HOW TO COMPLETE THIS TASK:
In the material below, write out each line word for word and omit the pictures.
----------------
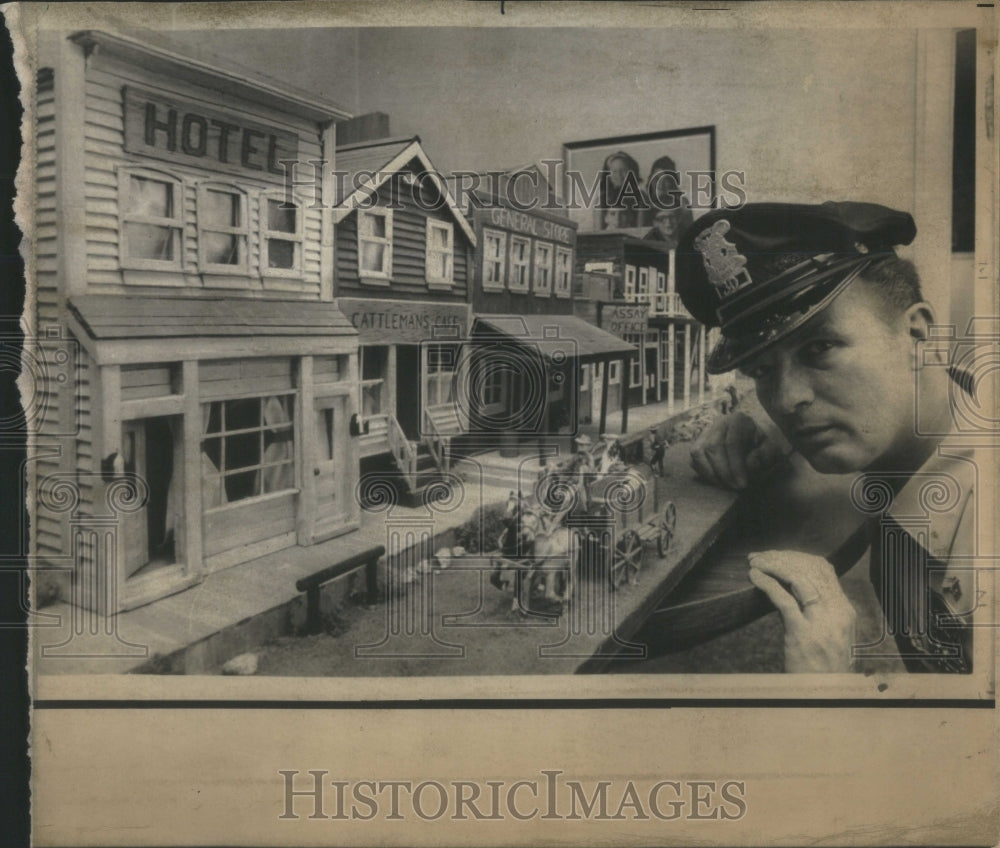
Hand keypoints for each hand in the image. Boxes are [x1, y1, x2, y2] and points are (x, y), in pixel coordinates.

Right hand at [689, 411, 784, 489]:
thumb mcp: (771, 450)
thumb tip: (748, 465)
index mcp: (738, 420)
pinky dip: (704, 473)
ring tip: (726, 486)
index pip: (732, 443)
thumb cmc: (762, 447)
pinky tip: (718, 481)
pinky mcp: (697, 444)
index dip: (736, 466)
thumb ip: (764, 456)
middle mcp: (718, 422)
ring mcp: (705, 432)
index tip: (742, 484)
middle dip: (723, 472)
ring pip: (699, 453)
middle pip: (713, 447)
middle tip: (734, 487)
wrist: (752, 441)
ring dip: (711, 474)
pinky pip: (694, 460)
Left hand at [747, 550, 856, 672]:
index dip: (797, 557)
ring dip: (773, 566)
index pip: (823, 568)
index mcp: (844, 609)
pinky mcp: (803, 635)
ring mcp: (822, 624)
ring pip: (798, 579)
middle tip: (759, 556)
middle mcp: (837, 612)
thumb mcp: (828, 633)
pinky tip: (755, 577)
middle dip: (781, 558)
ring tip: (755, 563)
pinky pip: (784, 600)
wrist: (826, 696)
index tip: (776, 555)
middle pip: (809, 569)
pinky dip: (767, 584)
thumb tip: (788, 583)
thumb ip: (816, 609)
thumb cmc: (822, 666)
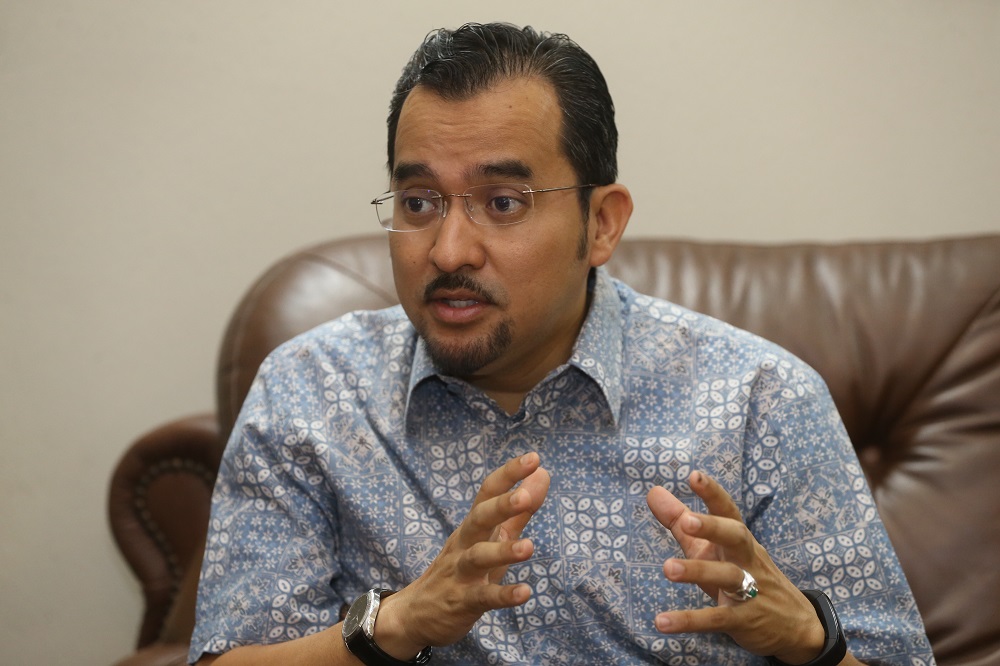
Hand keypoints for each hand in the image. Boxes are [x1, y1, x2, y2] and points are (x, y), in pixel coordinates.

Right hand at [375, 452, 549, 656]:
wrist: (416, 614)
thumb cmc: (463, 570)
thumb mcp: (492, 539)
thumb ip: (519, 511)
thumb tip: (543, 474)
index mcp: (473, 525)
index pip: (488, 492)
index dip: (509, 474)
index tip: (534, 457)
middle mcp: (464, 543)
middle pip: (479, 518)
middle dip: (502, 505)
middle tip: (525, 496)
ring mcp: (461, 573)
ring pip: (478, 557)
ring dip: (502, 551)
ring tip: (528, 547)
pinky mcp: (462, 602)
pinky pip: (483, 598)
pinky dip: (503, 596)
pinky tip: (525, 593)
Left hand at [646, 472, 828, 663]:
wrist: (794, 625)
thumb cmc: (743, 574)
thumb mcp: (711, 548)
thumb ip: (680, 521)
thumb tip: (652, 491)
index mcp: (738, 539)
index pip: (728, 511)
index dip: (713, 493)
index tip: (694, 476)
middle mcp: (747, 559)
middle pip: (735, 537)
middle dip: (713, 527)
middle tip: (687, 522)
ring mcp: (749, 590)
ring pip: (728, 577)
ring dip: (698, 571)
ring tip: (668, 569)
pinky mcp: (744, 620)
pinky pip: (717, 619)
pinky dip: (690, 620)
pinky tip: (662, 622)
----------------
TASK ANSWER:
Hand keypoints for each hand in the image. Boxes are [x1, y1, x2, y2] and points are (x, y), in pixel coordinates.

Right hand at [689, 411, 784, 489]:
thumb mcp: (771, 450)
thumb tip: (748, 465)
index mcp: (738, 420)
pinky dip: (704, 473)
ring tip: (726, 486)
index pip: (732, 443)
thumb cmc: (762, 447)
pinky tip: (718, 481)
pinky mcp: (697, 444)
index dip: (736, 466)
thumb ip: (764, 456)
middle mcp: (718, 422)
ring mcp: (705, 432)
index tip: (742, 484)
middle dip: (723, 472)
ring pip: (699, 453)
middle pip: (713, 447)
middle tip: (734, 487)
wrist: (752, 441)
ring dip: (711, 474)
pinky pip: (694, 460)
Left hand at [747, 550, 856, 672]:
index dip: (797, 557)
ring dip: (773, 566)
index pip: (823, 568)
index mcp: (844, 609)
pinky mcp: (803, 635)
ring mcp: (822, 624)
ring pip: (798, 579)
middle tip: (759, 556)
middle mcp: (837, 612)
thumb mcp: (828, 633)
pinky tip: (755, 577)
middle dip: (781, 558)
ring tip: (755, 563)
pinky pip: (784, 600)
wrist: (826, 696)
index tip: (776, 555)
middle pip: (809, 569)
pinky dip: (767, 584)
thumb tip: (788, 583)
thumb ip: (816, 609)
thumb cmc: (822, 666)
Hand keypoints for each hand in the image. Boxes are [x1, y1, x2, y2] and points are (x, y), in pixel coordinates.

Right hand at [375, 452, 549, 656]:
wrist: (416, 614)
thumb cmc: (463, 570)
thumb mcp: (492, 539)
thumb ip: (519, 511)
thumb tip: (543, 474)
index mcp: (473, 525)
index pip: (488, 492)
index dip: (509, 474)
index tip: (534, 457)
middle mcp: (464, 543)
middle pip: (479, 518)
middle dip: (502, 505)
middle tip: (525, 496)
ring mcp: (461, 573)
ring pip: (478, 557)
ring dip: (502, 551)
ring tip: (528, 547)
pinky mcp: (462, 602)
pinky pip: (483, 598)
pinky dip: (503, 596)
pinky tip: (525, 593)
Left hand at [646, 472, 828, 663]:
wrist: (794, 625)
thumb cmc: (743, 574)
thumb mcp: (711, 548)
thumb ip: (680, 521)
thumb tip: (652, 491)
index mcp: (738, 539)
index pip: (728, 511)
index dip: (713, 493)
index tip: (694, 476)
middle mcp: (747, 559)
middle pip: (735, 537)
middle dip: (713, 527)
middle tip: (687, 522)
ring mcp: (749, 590)
ring pip: (728, 577)
ring dip: (698, 571)
ring tip: (668, 569)
pinky mcp: (744, 620)
pinky pip: (717, 619)
pinky dip: (690, 620)
pinky tip: (662, 622)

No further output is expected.